When Google first released Chrome back in September 2008, I carried out a quick and dirty accessibility analysis of it. With the release of Google chrome 2.0 I though it worthwhile to have another look to see what improvements have been made. While there has been progress, for many users with disabilities, Google Chrome is still unusable.
Keyboard Operability Improvements
The Chrome Assistive Technology Support document states “All functionality in the toolbar should be accessible from the keyboard alone (please report any bugs, if found).”
The toolbar controls and menus are now navigable using the keyboard shortcut SHIFT+ALT+T to set focus on the toolbar. Use right and left arrows on the keyboard to navigate to different buttons on the toolbar.
There are still a number of outstanding keyboard accessibility issues, which are being worked on and others that currently have no resources assigned to their resolution.
OS Accessibility Options Support
Google Chrome still does not support Windows High Contrast mode color settings for the main browser interface and web pages, I thought initially that high contrast color support for dialogs had improved, but realized that this was due to some text labels now being totally obscured rather than the text being fuzzy. Unfortunately the High Contrast mode support is not being actively worked on.
Exposure of Name,Role and State information
Google Chrome Interface
The mapping of the various controls and widgets, that make up chrome’s chrome, to the MSAA accessibility API has improved. Technical details are available in the Chrome Assistive Technology Support Implementation Roadmap – Windows.
Google Chrome Web Content
The MSAA implementation is still being worked on by Jonas Klink. It is by no means complete, but it’s current state can be checked in the latest build of Chromium by using a flag (chrome.exe –enable-renderer-accessibility) to turn on MSAA support. The technical details of current support and issues is available in the Implementation Roadmap – Windows
Supporting whatever ARIA is currently implemented in WebKit, and exposed through their MSAA.
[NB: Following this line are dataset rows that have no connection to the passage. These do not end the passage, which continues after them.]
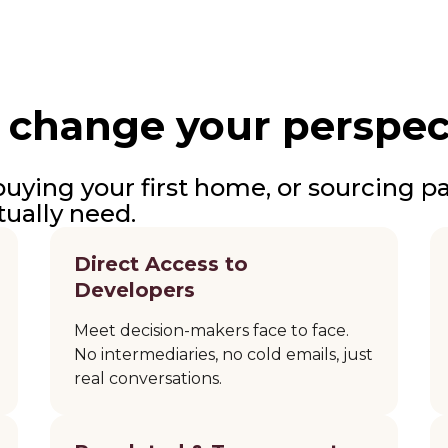
 change your perspec
uying your first home, or sourcing pa
tually need.
Direct Access to
Developers
Meet decision-makers face to face.
No intermediaries, no cold emails, just
real conversations.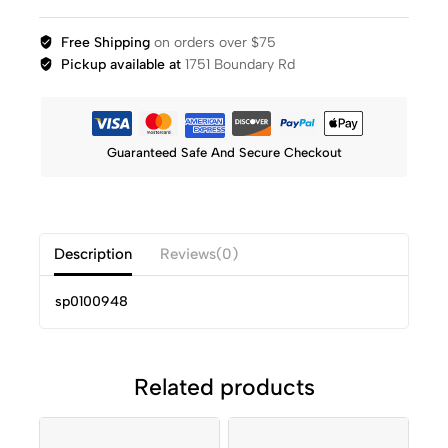
Free Shipping
on orders over $75
Pickup available at
1751 Boundary Rd
Guaranteed Safe And Secure Checkout
Description
Reviews(0)
sp0100948
Related products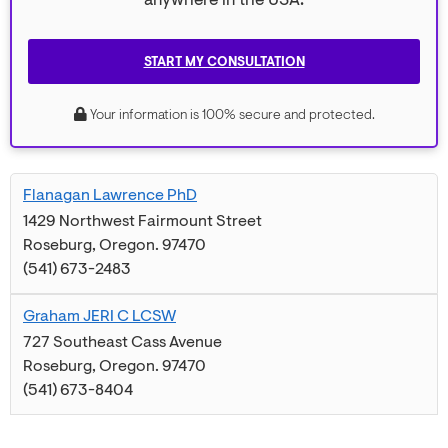
anywhere in the USA.
START MY CONSULTATION
Your information is 100% secure and protected.
Flanagan Lawrence PhD
1429 Northwest Fairmount Street
Roseburg
,
Oregon
.
97470
(541) 673-2483
Graham JERI C LCSW
727 Southeast Cass Avenue
Roseburg
,
Oregon
.
97470
(541) 673-8404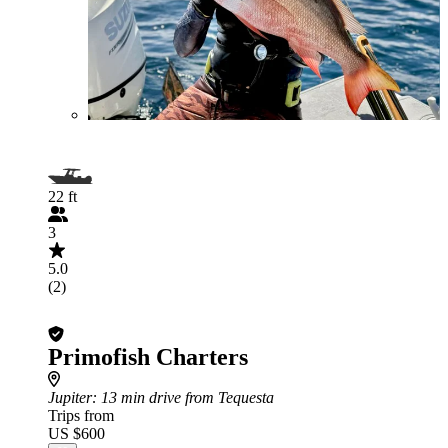
22 ft
3
5.0
(2)
Primofish Charters
Jupiter
: 13 min drive from Tequesta
Trips from
US $600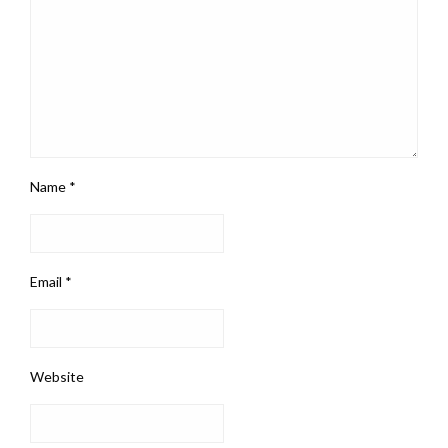
Name
*
Email
*
Website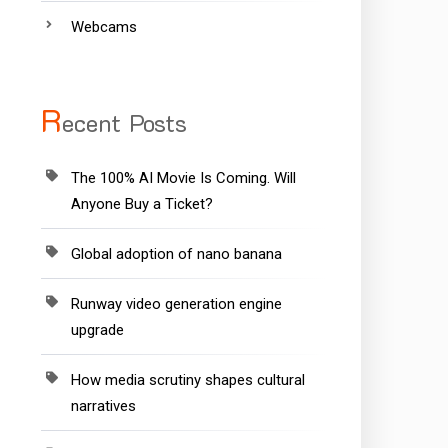
Webcams
R
ecent Posts
The 100% AI Movie Is Coming. Will
Anyone Buy a Ticket?
Global adoption of nano banana
Runway video generation engine
upgrade
How media scrutiny shapes cultural
narratives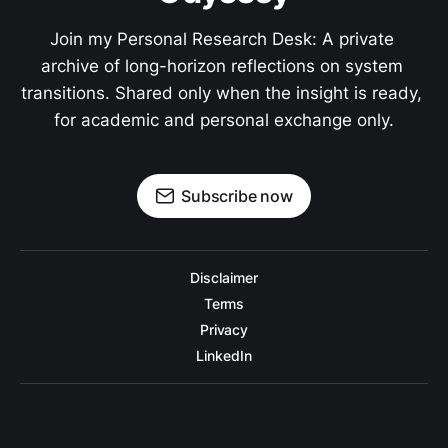
Join my Personal Research Desk: A private 
archive of long-horizon reflections on system 
transitions. Shared only when the insight is ready, 
for academic and personal exchange only.
Subscribe now
Disclaimer
Terms
Privacy
LinkedIn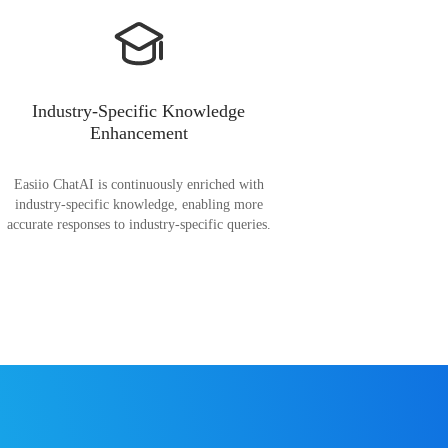
Industry-Specific Knowledge
Enhancement
Easiio ChatAI is continuously enriched with
industry-specific knowledge, enabling more
accurate responses to industry-specific queries.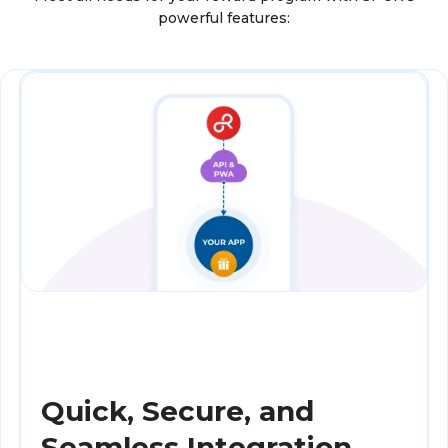
powerful features:
Quick, Secure, and
Seamless Integration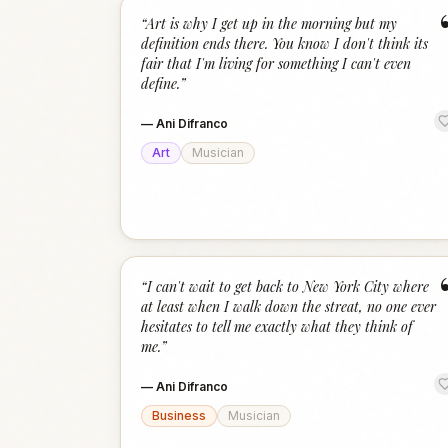
“
Art is why I get up in the morning but my
definition ends there. You know I don't think its
fair that I'm living for something I can't even
define.
”
—
Ani Difranco
Art
Musician
“
I can't wait to get back to New York City where
at least when I walk down the streat, no one ever
hesitates to tell me exactly what they think of
me.
”
—
Ani Difranco
Business
Musician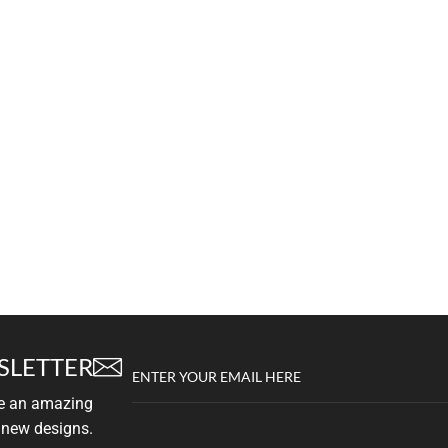
SLETTER
ENTER YOUR EMAIL HERE
ve an amazing
 new designs.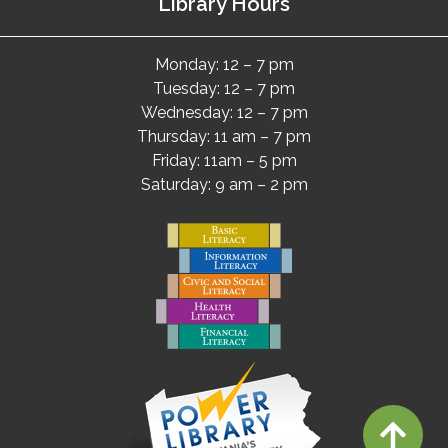
Library Hours
Monday: 12 – 7 pm
Tuesday: 12 – 7 pm
Wednesday: 12 – 7 pm
Thursday: 11 am – 7 pm
Friday: 11am – 5 pm
Saturday: 9 am – 2 pm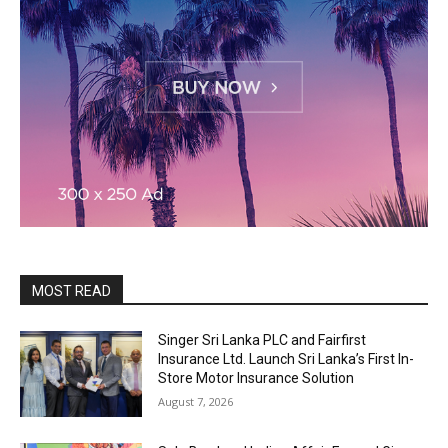
MOST READ
Singer Sri Lanka PLC and Fairfirst
Insurance Ltd. Launch Sri Lanka’s First In-
Store Motor Insurance Solution
August 7, 2026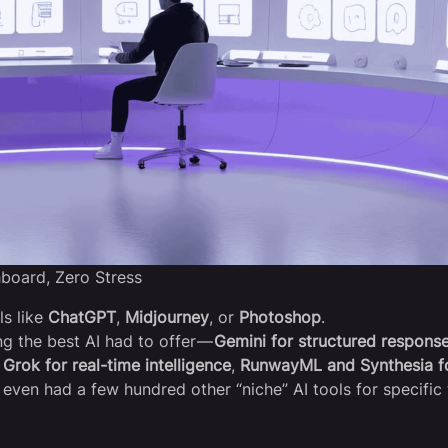
hboard, Zero Stress
ls like
ChatGPT
,
Midjourney
, or
Photoshop
.
ng the best AI had to offer —
Gemini for structured respons
,
Grok for real-time intelligence
,
RunwayML and Synthesia f
I even had a few hundred other “niche” AI tools for specific 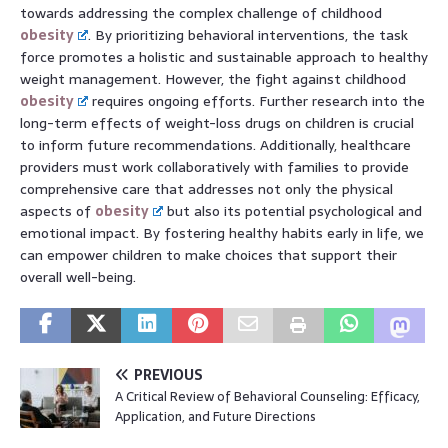
towards addressing the complex challenge of childhood
obesity
. By prioritizing behavioral interventions, the task
force promotes a holistic and sustainable approach to healthy
weight management. However, the fight against childhood
obesity
requires ongoing efforts. Further research into the
long-term effects of weight-loss drugs on children is crucial
to inform future recommendations. Additionally, healthcare
providers must work collaboratively with families to provide
comprehensive care that addresses not only the physical
aspects of
obesity
but also its potential psychological and
emotional impact. By fostering healthy habits early in life, we
can empower children to make choices that support their
overall well-being.
PREVIOUS
A Critical Review of Behavioral Counseling: Efficacy,
Application, and Future Directions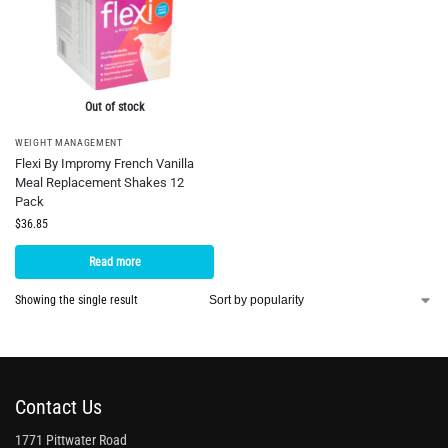
Out of stock
WEIGHT MANAGEMENT
Flexi By Impromy French Vanilla
Meal Replacement Shakes 12
Pack
$
36.85
Read more
Showing the single result
Contact Us
1771 Pittwater Road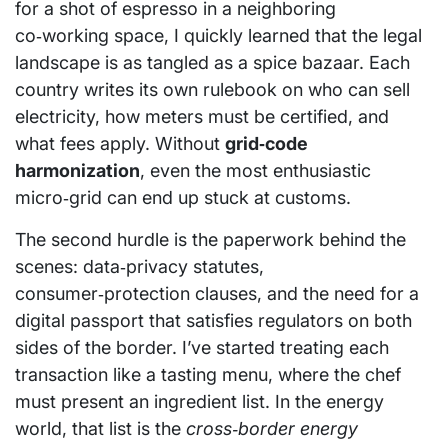
for a shot of espresso in a neighboring
co‑working space, I quickly learned that the legal
landscape is as tangled as a spice bazaar. Each
country writes its own rulebook on who can sell
electricity, how meters must be certified, and
what fees apply. Without
grid‑code
harmonization
, even the most enthusiastic
micro‑grid can end up stuck at customs.
The second hurdle is the paperwork behind the
scenes: data‑privacy statutes,
consumer‑protection clauses, and the need for a
digital passport that satisfies regulators on both
sides of the border. I’ve started treating each
transaction like a tasting menu, where the chef
must present an ingredient list. In the energy
world, that list is the
cross‑border energy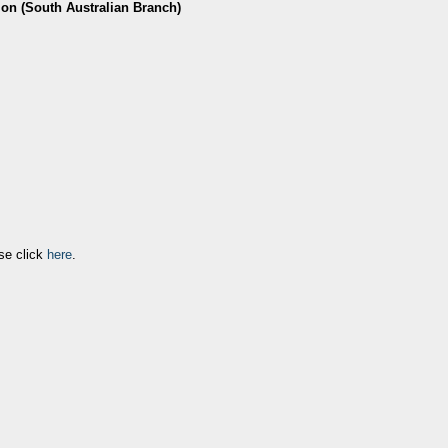
ion (South Australian Branch)
se click
here
.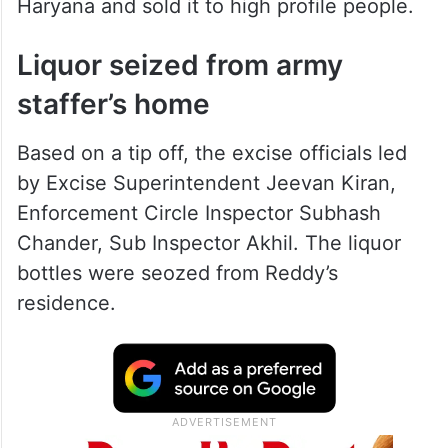
Haryana and sold it to high profile people.
Liquor seized from army
staffer’s home
Based on a tip off, the excise officials led
by Excise Superintendent Jeevan Kiran,
Enforcement Circle Inspector Subhash
Chander, Sub Inspector Akhil. The liquor
bottles were seozed from Reddy’s
residence.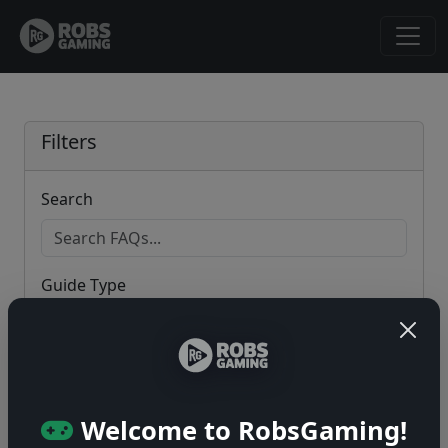
Filters
Search
Guide Type
Game
Welcome to RobsGaming!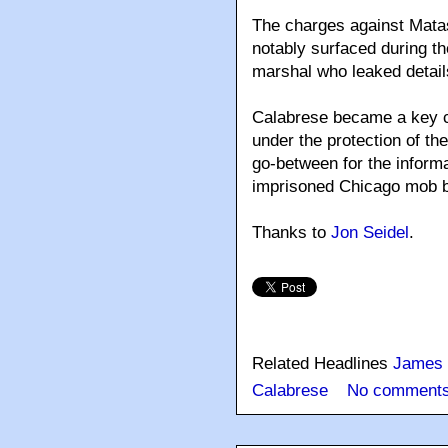
The charges against Matas
notably surfaced during th
marshal who leaked detai
Calabrese became a key co
under the protection of th
go-between for the informa
imprisoned Chicago mob 
Thanks to
Jon Seidel
.
Related Headlines
James 
Calabrese
No comments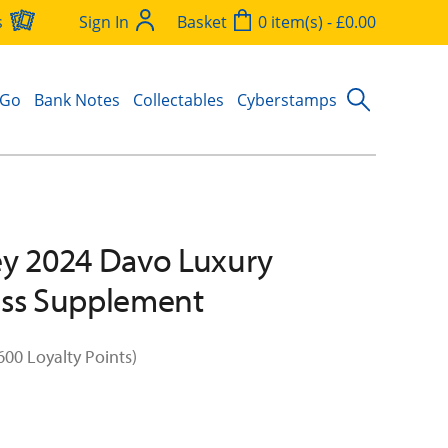
s
Sign In
Basket
0 item(s) - £0.00
 Go
Bank Notes
Collectables
Cyberstamps
y 2024 Davo Luxury
ess Supplement
600 Loyalty Points)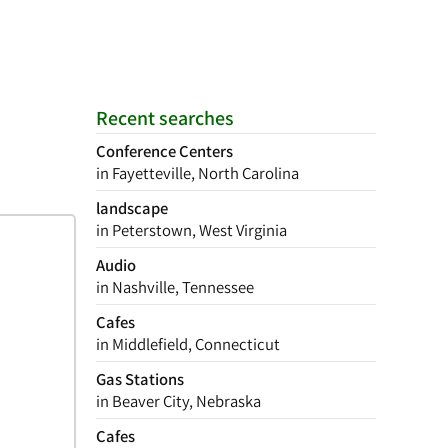
Recent searches
Conference Centers
in Fayetteville, North Carolina
landscape
in Peterstown, West Virginia
Audio
in Nashville, Tennessee
Cafes
in Middlefield, Connecticut
Gas Stations
in Beaver City, Nebraska
Cafes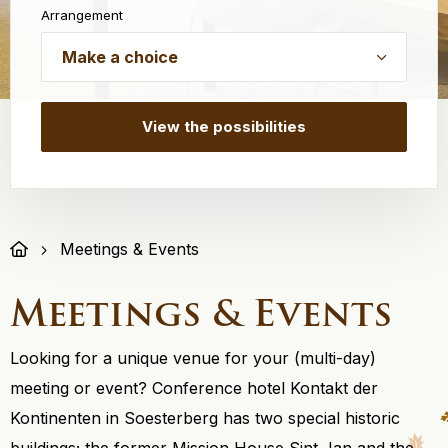
Arrangement
Meetings & Events
Meetings & Events
Looking for a unique venue for your (multi-day)
meeting or event? Conference hotel Kontakt der
Kontinenten in Soesterberg has two special historic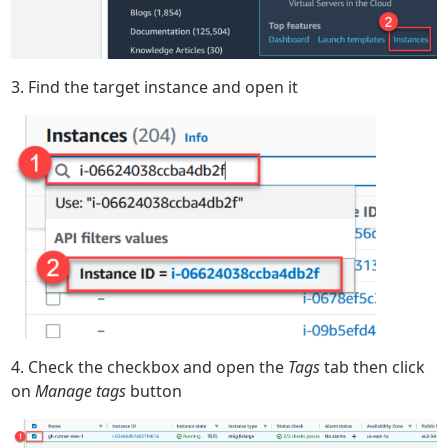
3. Find the target instance and open it
4. Check the checkbox and open the
Tags
tab then click
on
Manage tags
button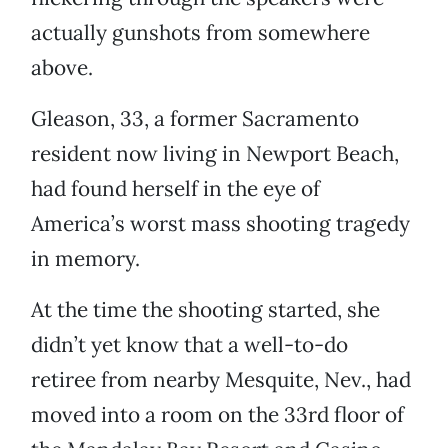
actually gunshots from somewhere
above.
Gleason, 33, a former Sacramento
resident now living in Newport Beach,
had found herself in the eye of
America’s worst mass shooting tragedy
in memory.
At the time the shooting started, she
didn’t yet know that a well-to-do
retiree from nearby Mesquite, Nev., had
moved into a room on the 33rd floor of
Recent testing of WebKit support for WAI-ARIA indicates that implementation is currently limited to ARIA roles that map to native HTML controls (See results for Safari).
The current verion of Google Chrome does not have the basic support required for accessibility. Support is in development, but Google needs to dedicate more resources if they are going to provide a browser, any time soon, that rivals Firefox or Internet Explorer in terms of accessibility for users with disabilities.